After months of medical visits, chiropractic appointments and physical therapy sessions near her small hometown in northern California, Quiana traveled to OHSU Doernbecher Children’s Hospital in December 2018 where she was diagnosed with Ewing Sarcoma, a cancer that occurs in and around the bones.
With more than 30 radiation treatments completed and a regular regimen of chemotherapy underway, Quiana’s body is responding. But, it’s tired.
“She wants to be a normal kid. To ride her bike, play volleyball and take care of her animals. She has the desire, but not the energy,” Cundall says. “It’s like her resources are just … gone.”

Unfortunately, fatigue, weakness and a general feeling of illness are all common symptoms of patients who experience chronic conditions such as cancer, renal or heart failure, and multiple sclerosis. It is believed that these symptoms most often are the result of aggressive treatments such as chemotherapy. However, while medications may contribute to, or intensify, the effects, the issue is actually an underlying syndrome called cachexia, according to Daniel Marks, M.D., Ph.D.
“It’s an unfortunate, yet fundamental physiological response to chronic disease that causes the body essentially waste away,” says Marks, senior associate dean for research in the OHSU School of Medicine and Ray Hickey Chair for Pediatric Research at OHSU Doernbecher Children’s Hospital. “The presence of cachexia can greatly impact a patient’s quality of life, which may increase the stresses and frustrations that accompany illness. It’s a vicious cycle for many.”
Although the impacts of cachexia have been known for centuries, the central mechanisms of the disorder are not yet understood, and no effective interventions or pharmaceutical treatments currently are available.
Marks and colleague Oleh Taratula, Ph.D., of the OSU/OHSU College of Pharmacy, hope to change this.

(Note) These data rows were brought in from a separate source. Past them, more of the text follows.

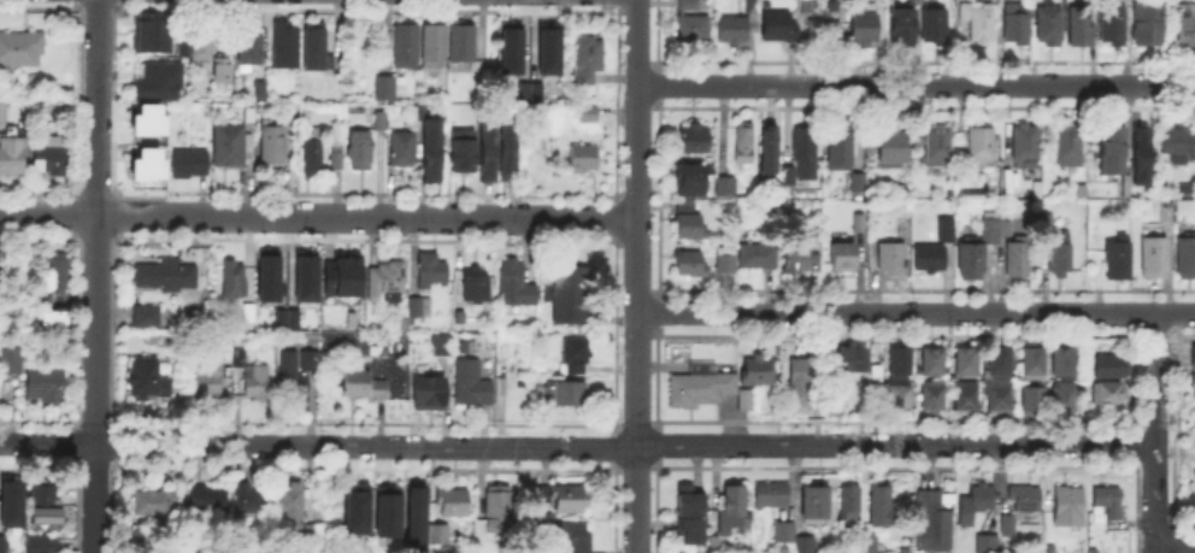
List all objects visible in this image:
building: (805, 7)
building: (976, 23)
building: (1014, 25)
building: (691, 26)
building: (736, 26)
building: (1146, 26)
building: (932, 27)
building: (1047, 27)
building: (1110, 27)
building: (1186, 29)
building: (776, 31)
building: (822, 31)
building: (862, 31)
building: (900, 31)
building: (1078, 31)
building: (149, 32)
building: (246, 42)
building: (180, 43)
building: (205, 44)
building: (466, 46)
building: (508, 46)
building: (287, 47)
building: (546, 47)
building: (409, 48)
building: (436, 48)
building: (318, 49)
building: (22, 52)
building: (590, 62)
building: (217, 74)
building: (156, 79)
road: (916, 83)
building: (256, 88)
building: (392, 90)
building: (521, 90)
building: (533, 90)
building: (295, 115)
building: (587, 115)
building: (3, 116)
building: (251, 116)
building: (382, 123)
building: (693, 138)
building: (146, 140)
building: (1179, 144)
building: (742, 145)
building: (803, 145)
building: (936, 147)
building: (1067, 147)
building: (1023, 148)
building: (232, 149)
building: (274, 149)
building: (431, 149)
building: (460, 149)
building: (509, 149)
building: (888, 149)
building: (978, 149)
building: (487, 150)
building: (767, 150)
building: (838, 150)
building: (404, 151)
building: (364, 152)
building: (1137, 153)
building: (315, 154)
building: (13, 155)
building: (1109, 156)
building: (337, 157)
building: (586, 159)
building: (52, 164)
building: (192, 165)
building: (788, 174)
building: (686, 178)
building: (858, 180)
building: (722, 184)
building: (1008, 191)
building: (906, 205)
building: (682, 207)
road: (318, 215)
building: (858, 226)
building: (1004, 230)
building: (686, 231)
building: (947, 236)
building: (975, 255)
building: (1057, 258)
building: (1152, 258)
building: (757, 259)
building: (838, 260)
building: (890, 260)
building: (1186, 260)
building: (799, 261)
building: (928, 261)
building: (723, 262)
building: (1115, 262)
building: (1014, 263)
building: (687, 266)
building: (435, 273)
building: (266, 274)
building: (303, 274)
building: (3, 275)
building: (59, 275)
road: (95, 276)
road: (636, 276)
building: (346, 277)
building: (161, 278)
building: (236, 283)
building: (388, 284)
building: (478, 287)
building: (517, 288)
building: (574, 297)
building: (358, 306)
building: (421, 309)
road: (915, 311)
building: (50, 315)
building: (251, 315)
building: (457, 315)
building: (148, 318)
building: (278, 318)
building: (290, 318)
building: (402, 324)
building: (59, 326)
building: (439, 342)
building: (460, 344)
building: (578, 356)
building: (849, 357)
building: (306, 358)
building: (243, 360)
building: (1192, 362)
building: (13, 363)
building: (1030, 363)
building: (931, 365)
building: (996, 365)
building: (897, 366)
building: (963, 366)
building: (1060, 367)
building: (1107, 370)
building: (754, 375)
road: (1156, 377)
building: (289, 381)
building: (468, 381)
building: (148, 382)
building: (259, 385)
building: (801, 385)
building: (1191, 385)
building: (48, 386)
building: (211, 386)
building: (365, 387)
building: (698, 388)
building: (425, 390)
building: (567, 392)
building: (1105, 396)
building: (898, 398)
building: (964, 399)
building: (930, 400)
building: (996, 400)
building: (1061, 401)
building: (1030, 402)
building: (742, 404)
road: (578, 447)
road: (1156, 492)
building: (774, 498)
building: (9, 499)
building: (449, 500)
building: (1069, 500)
building: (210, 501)
building: (250, 501)
building: (571, 501)
building: (47, 503)
building: (1026, 504)
building: (853, 505)
building: (1111, 505)
building: (978, 506)
building: (154, 507)
building: (295, 507)
building: (353, 507)
building: (820, 507)
building: (385, 509)
building: (884, 510)
building: (734, 513)
building: (413, 514)
building: (493, 514)
building: (688, 516)
building: (936, 524)
building: (1008, 528)
building: (436, 531)
building: (321, 534)
building: (784, 535)
building: (574, 538)
building: (3, 540)
road: (1175, 540)
building: (804, 544)
building: (988, 545)
building: (45, 546)
road: (1156, 546)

Through a $2 million grant from the National Cancer Institute, part of the National Institutes of Health, an interdisciplinary team led by Marks and Taratula are working to develop an effective treatment for cachexia based on nanoparticles loaded with messenger RNA, which transfer genetic data from the DNA. The grant was chosen by the NIH to receive its prestigious Method to Extend Research in Time, or MERIT, award status, in recognition of the promise this line of research holds.
“We are focused on the development of a key protein called follistatin, which is involved with building muscle mass,” explains Marks, who will first study the effects in a mouse model. “When messenger RNA reaches the liver, follistatin is produced. We aim to improve the efficiency of nanoparticle delivery to better preserve muscle mass and positively impact quality of life for these patients.”
Ellen Cundall is encouraged by this work.

“The ability to limit energy and appetite loss during treatment would change the game,” she says. “These patients could continue to live their normal lives. That’s an important aspect of overcoming both the physical and mental challenges of disease.”
This research is funded by a grant from the National Cancer Institute of the National Institutes of Health (grant number R37 CA234006).